Why Does Muharram Still Bring Fear For Pakistan’s Shia Community?

As the Islamic month of Muharram approaches each year, it brings not just a period of spiritual reflection and mourning for Pakistan’s Shia community, but also a familiar cloud of fear, violence, and marginalization. Despite repeated promises of protection and unity, the Pakistani state continues to fall short in shielding its citizens, particularly Shias, from the deepening scourge of sectarianism.

This isn’t a new problem. We’ve seen it again and again: mourning processions placed under heavy police surveillance, loudspeaker bans on majalis, clerics preaching hate unchecked, and in the worst cases, deadly attacks on worshippers. Each Muharram, families leave their homes not knowing if they’ll return safely from a majlis or a jaloos. That is the reality for millions of Pakistani Shias, a reality that far too many turn a blind eye to.

It’s both tragic and saying that commemorating the sacrifice of Imam Hussain, a man who stood against tyranny, is treated with suspicion in a country that was itself founded in the name of religious freedom. Shia gatherings are frequently labelled as “security threats”, while sectarian groups openly spread hatred without consequence. When mourning is treated as provocation, and silence becomes survival, it’s a clear sign that something is deeply broken in our collective conscience.
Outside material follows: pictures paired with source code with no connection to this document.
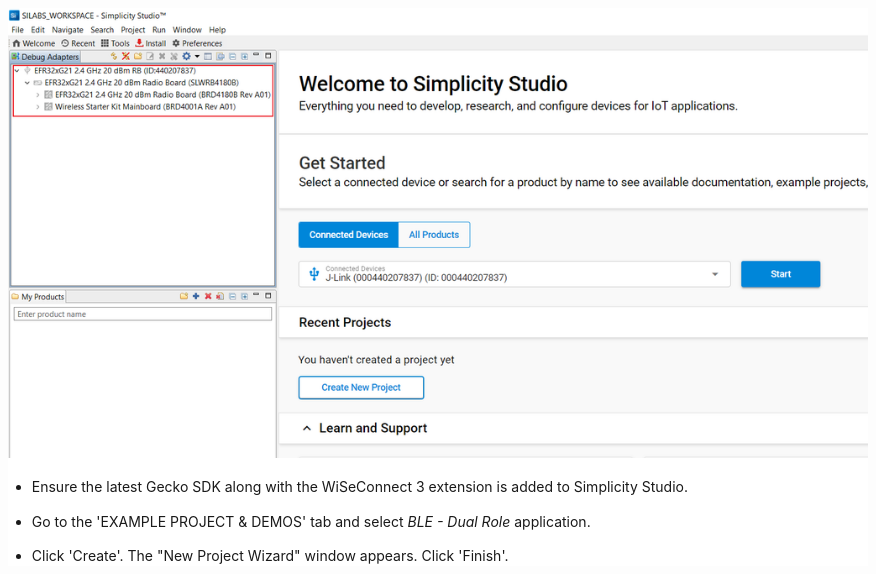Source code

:    ![](resources/readme/efr32.png)

- Ensure the latest Gecko SDK along with the WiSeConnect 3 extension is added to Simplicity Studio.

- Go to the 'EXAMPLE PROJECT & DEMOS' tab and select *BLE - Dual Role* application.

- Click 'Create'. The "New Project Wizard" window appears. Click 'Finish'.
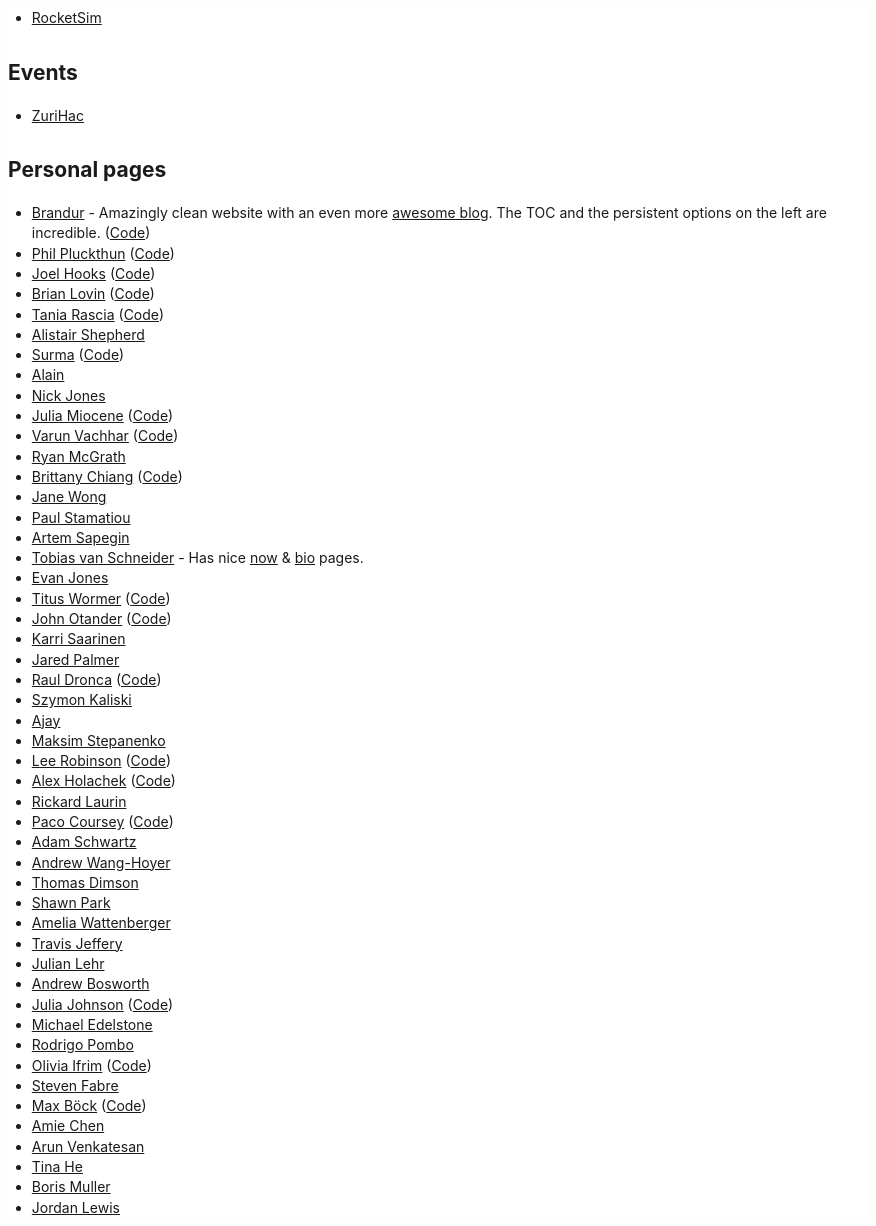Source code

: * [RocketSim](https://www.rocketsim.app)

## Events

* [ZuriHac](https://zfoh.ch/zurihac2020/)

## Personal pages

* [Brandur](https://brandur.org) - Amazingly clean website with an even more [awesome blog](https://brandur.org/interfaces#themware). The TOC and the persistent options on the left are incredible. ([Code](https://github.com/brandur/sorg))
* [Phil Pluckthun](https://kitten.sh) ([Code](https://github.com/kitten/kitten.sh))
* [Joel Hooks](https://joelhooks.com) ([Code](https://github.com/joelhooks/joelhooks-com))
* [Brian Lovin](https://brianlovin.com) ([Code](https://github.com/brianlovin/brian-lovin-next))
* [Tania Rascia](https://www.taniarascia.com) ([Code](https://github.com/taniarascia/taniarascia.com))
* [Alistair Shepherd](https://alistairshepherd.uk)
* [Surma](https://surma.dev) ([Code](https://github.com/surma/surma.dev))
* [Alain](https://alain.xyz)
* [Nick Jones](https://narrowdesign.com)
* [Julia Miocene](https://miocene.io) ([Code](https://github.com/Miocene/web-miocene))
* [Varun Vachhar](https://varun.ca) ([Code](https://github.com/winkerVSbecks/varun.ca))
* [Ryan McGrath](https://rymc.io)
* [Brittany Chiang](https://brittanychiang.com) ([Code](https://github.com/bchiang7/v4))
* [Jane Wong](https://wongmjane.com)
* [Paul Stamatiou](https://paulstamatiou.com)
* [Artem Sapegin](https://sapegin.me)
* [Tobias van Schneider](https://www.vanschneider.com) - Has nice [now](https://www.vanschneider.com/now) & [bio](https://vanschneider.com/bio) pages.
* [Evan Jones](https://www.evanjones.ca)
* [Titus Wormer](https://wooorm.com) ([Code](https://github.com/wooorm/wooorm.github.io))
* [John Otander](https://johno.com) ([Code](https://github.com/johno/johno.com))
* [Karri Saarinen](https://karrisaarinen.com)
* [Jared Palmer](https://jaredpalmer.com)
* [Raul Dronca](https://www.rauldronca.com) ([Code](https://github.com/iRaul/rauldronca.com))
* [Szymon Kaliski](https://szymonkaliski.com)
* [Ajay](https://ajayns.me)
* [Maksim Stepanenko](http://maksim.ms)
* [Lee Robinson](https://leerob.io) ([Code](https://github.com/leerob/leerob.io))
* [Alex Holachek](https://alex.holachek.com) ([Code](https://github.com/aholachek/aholachek.github.io))
* [Rickard Laurin](https://willcodefor.beer)
* [Paco Coursey](https://paco.im) ([Code](https://github.com/pacocoursey/paco))
* [Adam Schwartz](https://adamschwartz.co)
* [Andrew Wang-Hoyer](https://andrew.wang-hoyer.com)
* [Thomas Dimson](https://www.thomasdimson.com)
* [Shawn Park](https://www.designbyroka.com)
* [Amelia Wattenberger](https://wattenberger.com)
* [Travis Jeffery](https://travisjeffery.com)
* [Julian Lehr](https://julian.digital)
* [Andrew Bosworth](https://boz.com)
* [Julia Johnson](https://www.juliacodes.com) ([Code](https://github.com/juliajcodes/JuliaCodesGatsby))
* [Michael Edelstone](https://michaeledelstone.com)
* [Rodrigo Pombo](https://pomb.us)
* [Olivia Ifrim](https://iolivia.me) ([Code](https://github.com/iolivia/iolivia.me))
* [Steven Fabre](http://stevenfabre.com)
* [Max Böck](https://mxb.dev) ([Code](https://github.com/maxboeck/mxb))
* [Amie Chen](https://www.amie-chen.com)
* [Arun Venkatesan](https://www.arun.is)
* [Tina He](http://tinahe.co)
* [Boris Muller](https://esono.com)
* [Jordan Lewis](https://jordanlewis.org)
The state’s response has largely been cosmetic. Yes, roads are blocked, and mobile services are suspended “for security”, but what about addressing the root cause of that insecurity? What about the unchecked hate speech, the banned outfits that still operate under new names, the pulpits used to vilify entire sects, and the school textbooks that ignore the diversity of our religious heritage? These problems are never tackled head-on, because doing so would mean upsetting the very groups that thrive on division. But despite all of this, Pakistan’s Shia community continues to resist, not through violence, but by refusing to stop mourning. They continue to take out processions, hold gatherings, recite Noha’s, and honour their history. That resilience, in the face of fear, is perhaps the strongest act of defiance against sectarianism. It’s also a reminder: the story of Karbala is not just about the past, it’s happening now, in different ways, and we all have a role to play in which side of history we stand on.

If we want to be a country that respects its own citizens equally, then we need to do more than just deploy police during Muharram. We need to dismantle the narrative that makes Shia lives expendable. That begins with holding hate mongers accountable, changing how we talk about sectarian identity, and most importantly, refusing to normalize fear during a month that should be about reflection, sacrifice, and unity.

Until then, every Muharram will be a painful reminder, not just of a tragedy in Karbala, but of the silence we allow in the face of injustice today.